Record extracts
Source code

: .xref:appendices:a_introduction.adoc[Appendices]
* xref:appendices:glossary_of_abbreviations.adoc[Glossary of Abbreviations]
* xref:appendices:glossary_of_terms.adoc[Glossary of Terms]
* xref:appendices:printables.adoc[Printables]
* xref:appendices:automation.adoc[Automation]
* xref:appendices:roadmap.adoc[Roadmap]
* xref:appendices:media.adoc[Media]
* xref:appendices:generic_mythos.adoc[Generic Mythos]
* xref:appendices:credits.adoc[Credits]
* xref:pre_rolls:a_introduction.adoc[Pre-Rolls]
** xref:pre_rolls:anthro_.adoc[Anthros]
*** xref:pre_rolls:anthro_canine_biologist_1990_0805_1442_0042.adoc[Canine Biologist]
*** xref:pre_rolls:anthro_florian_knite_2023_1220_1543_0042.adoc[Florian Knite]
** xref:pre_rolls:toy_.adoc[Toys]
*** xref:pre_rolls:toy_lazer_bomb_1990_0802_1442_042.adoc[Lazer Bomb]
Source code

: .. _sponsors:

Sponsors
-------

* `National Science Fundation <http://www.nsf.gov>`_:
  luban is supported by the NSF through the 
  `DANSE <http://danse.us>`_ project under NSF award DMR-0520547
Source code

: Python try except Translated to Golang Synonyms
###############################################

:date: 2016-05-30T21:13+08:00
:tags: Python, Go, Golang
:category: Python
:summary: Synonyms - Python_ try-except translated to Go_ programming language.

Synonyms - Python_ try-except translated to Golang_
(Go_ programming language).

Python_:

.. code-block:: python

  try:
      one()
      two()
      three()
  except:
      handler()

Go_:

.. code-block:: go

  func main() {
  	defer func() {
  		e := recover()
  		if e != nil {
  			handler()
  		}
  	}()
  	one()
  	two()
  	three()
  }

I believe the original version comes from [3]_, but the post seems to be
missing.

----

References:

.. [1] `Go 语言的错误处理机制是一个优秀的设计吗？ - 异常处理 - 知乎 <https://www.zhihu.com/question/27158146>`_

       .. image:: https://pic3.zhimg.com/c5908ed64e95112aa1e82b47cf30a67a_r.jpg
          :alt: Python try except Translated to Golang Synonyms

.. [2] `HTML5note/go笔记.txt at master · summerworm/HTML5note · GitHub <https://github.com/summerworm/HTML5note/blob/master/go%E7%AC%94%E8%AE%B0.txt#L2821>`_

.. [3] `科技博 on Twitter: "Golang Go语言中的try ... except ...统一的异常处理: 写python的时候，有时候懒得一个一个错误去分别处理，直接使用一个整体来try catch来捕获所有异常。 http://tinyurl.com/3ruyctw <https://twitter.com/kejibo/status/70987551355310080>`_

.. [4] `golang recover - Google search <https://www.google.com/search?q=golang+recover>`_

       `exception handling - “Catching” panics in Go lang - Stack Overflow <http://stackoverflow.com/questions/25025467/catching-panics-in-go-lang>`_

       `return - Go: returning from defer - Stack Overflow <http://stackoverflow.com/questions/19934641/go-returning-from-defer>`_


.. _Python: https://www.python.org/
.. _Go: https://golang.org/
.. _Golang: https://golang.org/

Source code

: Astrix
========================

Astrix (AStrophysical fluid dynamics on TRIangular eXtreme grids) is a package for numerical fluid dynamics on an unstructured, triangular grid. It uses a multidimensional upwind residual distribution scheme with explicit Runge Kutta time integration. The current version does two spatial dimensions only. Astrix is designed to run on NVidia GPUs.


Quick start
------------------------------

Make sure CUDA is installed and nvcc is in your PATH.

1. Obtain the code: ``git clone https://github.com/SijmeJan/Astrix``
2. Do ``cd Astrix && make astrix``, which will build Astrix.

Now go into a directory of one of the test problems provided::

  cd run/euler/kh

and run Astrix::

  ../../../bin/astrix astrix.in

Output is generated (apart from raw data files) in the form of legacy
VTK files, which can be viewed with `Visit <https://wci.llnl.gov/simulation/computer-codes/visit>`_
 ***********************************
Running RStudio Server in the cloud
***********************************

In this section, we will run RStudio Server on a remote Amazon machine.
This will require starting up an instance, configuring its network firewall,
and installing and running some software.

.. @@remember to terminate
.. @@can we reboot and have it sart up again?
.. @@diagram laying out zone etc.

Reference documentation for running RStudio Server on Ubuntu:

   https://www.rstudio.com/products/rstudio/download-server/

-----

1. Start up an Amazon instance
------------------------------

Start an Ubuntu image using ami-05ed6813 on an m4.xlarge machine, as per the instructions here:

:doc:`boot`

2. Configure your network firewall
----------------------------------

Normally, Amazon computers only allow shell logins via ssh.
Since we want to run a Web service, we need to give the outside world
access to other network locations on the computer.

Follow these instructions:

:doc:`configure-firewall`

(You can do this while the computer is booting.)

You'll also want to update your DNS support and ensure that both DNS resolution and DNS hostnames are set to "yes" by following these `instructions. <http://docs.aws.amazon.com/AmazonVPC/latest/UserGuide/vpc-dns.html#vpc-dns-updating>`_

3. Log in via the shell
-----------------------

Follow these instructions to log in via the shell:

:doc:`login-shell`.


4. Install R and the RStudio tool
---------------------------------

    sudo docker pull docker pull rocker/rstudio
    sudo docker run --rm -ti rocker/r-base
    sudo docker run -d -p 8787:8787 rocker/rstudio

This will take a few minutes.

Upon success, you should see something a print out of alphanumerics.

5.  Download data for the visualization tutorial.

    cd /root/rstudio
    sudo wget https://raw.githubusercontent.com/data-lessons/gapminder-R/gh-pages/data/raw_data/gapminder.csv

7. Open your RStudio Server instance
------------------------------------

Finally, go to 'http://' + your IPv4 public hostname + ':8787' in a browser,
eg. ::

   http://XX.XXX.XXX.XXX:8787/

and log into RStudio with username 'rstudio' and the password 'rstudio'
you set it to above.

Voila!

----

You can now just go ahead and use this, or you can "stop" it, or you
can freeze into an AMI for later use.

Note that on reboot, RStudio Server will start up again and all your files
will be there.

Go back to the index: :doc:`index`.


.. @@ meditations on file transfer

What to produce
Retype all of the material, exactly as written.

Written answer
Source code

: .xref:appendices:a_introduction.adoc[Appendices]
* xref:appendices:glossary_of_abbreviations.adoc[Glossary of Abbreviations]
* xref:appendices:glossary_of_terms.adoc[Glossary of Terms]
* xref:appendices:printables.adoc[Printables]
* xref:appendices:automation.adoc[Automation]
* xref:appendices:roadmap.adoc[Roadmap]
* xref:appendices:media.adoc[Media]
* xref:appendices:generic_mythos.adoc[Generic Mythos]
* xref:appendices:credits.adoc[Credits]
* xref:pre_rolls:a_introduction.adoc[Pre-Rolls]
** xref:pre_rolls:anthro_.adoc[Anthros]
*** xref:pre_rolls:anthro_canine_biologist_1990_0805_1442_0042.adoc[Canine Biologist]
*** xref:pre_rolls:anthro_florian_knite_2023_1220_1543_0042.adoc[Florian Knite]
** xref:pre_rolls:toy_.adoc[Toys]
*** xref:pre_rolls:toy_lazer_bomb_1990_0802_1442_042.adoc[Lazer Bomb]
Source code

: .. _sponsors:

Sponsors
-------

* `National Science Fundation <http://www.nsf.gov>`_:
  luban is supported by the NSF through the 
  `DANSE <http://danse.us>`_ project under NSF award DMR-0520547
Source code

: Python try except Translated to Golang Synonyms
###############################################

:date: 2016-05-30T21:13+08:00
:tags: Python, Go, Golang
:category: Python
:summary: Synonyms - Python_ try-except translated to Go_ programming language.

Synonyms - Python_ try-except translated to Golang_
(Go_ programming language).

Python_:

.. code-block:: python

  try:
      one()
      two()
      three()
  except:
      handler()

Go_:

.. code-block:: go

  func main() {
  	defer func() {
  		e := recover()
  		if e != nil {
  			handler()
  		}
  	}()
  	one()
  	two()
  	three()
  }

I believe the original version comes from [3]_, but the post seems to be
missing.

----

References:

.. [1] `Go 语言的错误处理机制是一个优秀的设计吗？ - 异常处理 - 知乎 <https://www.zhihu.com/question/27158146>`_

       .. image:: https://pic3.zhimg.com/c5908ed64e95112aa1e82b47cf30a67a_r.jpg
          :alt: Python try except Translated to Golang Synonyms

.. [2] `HTML5note/go笔记.txt at master · summerworm/HTML5note · GitHub <https://github.com/summerworm/HTML5note/blob/master/go%E7%AC%94%E8%AE%B0.txt#L2821>`_

.. [3] `科技博 on Twitter: "Golang Go语言中的try ... except ...统一的异常处理: 写python的时候，有时候懒得一个一个错误去分别处理，直接使用一个整体来try catch来捕获所有异常。 http://tinyurl.com/3ruyctw <https://twitter.com/kejibo/status/70987551355310080>`_

.. [4] `golang recover - Google search <https://www.google.com/search?q=golang+recover>`_

       `exception handling - “Catching” panics in Go lang - Stack Overflow <http://stackoverflow.com/questions/25025467/catching-panics-in-go-lang>`_

       `return - Go: returning from defer - Stack Overflow <http://stackoverflow.com/questions/19934641/go-returning-from-defer>`_


.. _Python: https://www.python.org/
.. _Go: https://golang.org/
.. _Golang: https://golang.org/

Source code

: Astrix
========================

Astrix (AStrophysical fluid dynamics on TRIangular eXtreme grids) is a package for numerical fluid dynamics on an unstructured, triangular grid. It uses a multidimensional upwind residual distribution scheme with explicit Runge Kutta time integration. The current version does two spatial dimensions only. Astrix is designed to run on NVidia GPUs.


Quick start
------------------------------

Make sure CUDA is installed and nvcc is in your PATH.

1. Obtain the code: ``git clone https://github.com/SijmeJan/Astrix``
2. Do ``cd Astrix && make astrix``, which will build Astrix.

Now go into a directory of one of the test problems provided::

  cd run/euler/kh

and run Astrix::

  ../../../bin/astrix astrix.in

Output is generated (apart from raw data files) in the form of legacy
VTK files, which can be viewed with `Visit <https://wci.llnl.gov/simulation/computer-codes/visit>`_
 ***********************************
Running RStudio Server in the cloud
***********************************

In this section, we will run RStudio Server on a remote Amazon machine.
This will require starting up an instance, configuring its network firewall,
and installing and running some software.

.. @@remember to terminate
.. @@can we reboot and have it sart up again?
.. @@diagram laying out zone etc.

Reference documentation for running RStudio Server on Ubuntu:

   https://www.rstudio.com/products/rstudio/download-server/

-----

1. Start up an Amazon instance
------------------------------

Start an Ubuntu image using ami-05ed6813 on an m4.xlarge machine, as per the instructions here:

:doc:`boot`

2. Configure your network firewall
----------------------------------

Normally, Amazon computers only allow shell logins via ssh.
Since we want to run a Web service, we need to give the outside world
access to other network locations on the computer.

Follow these instructions:

:doc:`configure-firewall`

(You can do this while the computer is booting.)

You'll also want to update your DNS support and ensure that both DNS resolution and DNS hostnames are set to "yes" by following these `instructions. <http://docs.aws.amazon.com/AmazonVPC/latest/UserGuide/vpc-dns.html#vpc-dns-updating>`_

3. Log in via the shell
-----------------------

Follow these instructions to log in via the shell:

:doc:`login-shell`.


4. Install R and the RStudio tool
---------------------------------

    sudo docker pull docker pull rocker/rstudio
    sudo docker run --rm -ti rocker/r-base
    sudo docker run -d -p 8787:8787 rocker/rstudio

This will take a few minutes.

Upon success, you should see something a print out of alphanumerics.

5.  Download data for the visualization tutorial.

    cd /root/rstudio
    sudo wget https://raw.githubusercontent.com/data-lessons/gapminder-R/gh-pages/data/raw_data/gapminder.csv

7. Open your RStudio Server instance
------------------------------------

Finally, go to 'http://' + your IPv4 public hostname + ':8787' in a browser,
eg. ::

   http://XX.XXX.XXX.XXX:8787/

and log into RStudio with username 'rstudio' and the password 'rstudio'
you set it to above.

Voila!

----

You can now just go ahead and use this, or you can "stop" it, or you
can freeze into an AMI for later use.

Note that on reboot, RStudio Server will start up again and all your files
will be there.

Go back to the index: :doc:`index`.


.. @@ meditations on file transfer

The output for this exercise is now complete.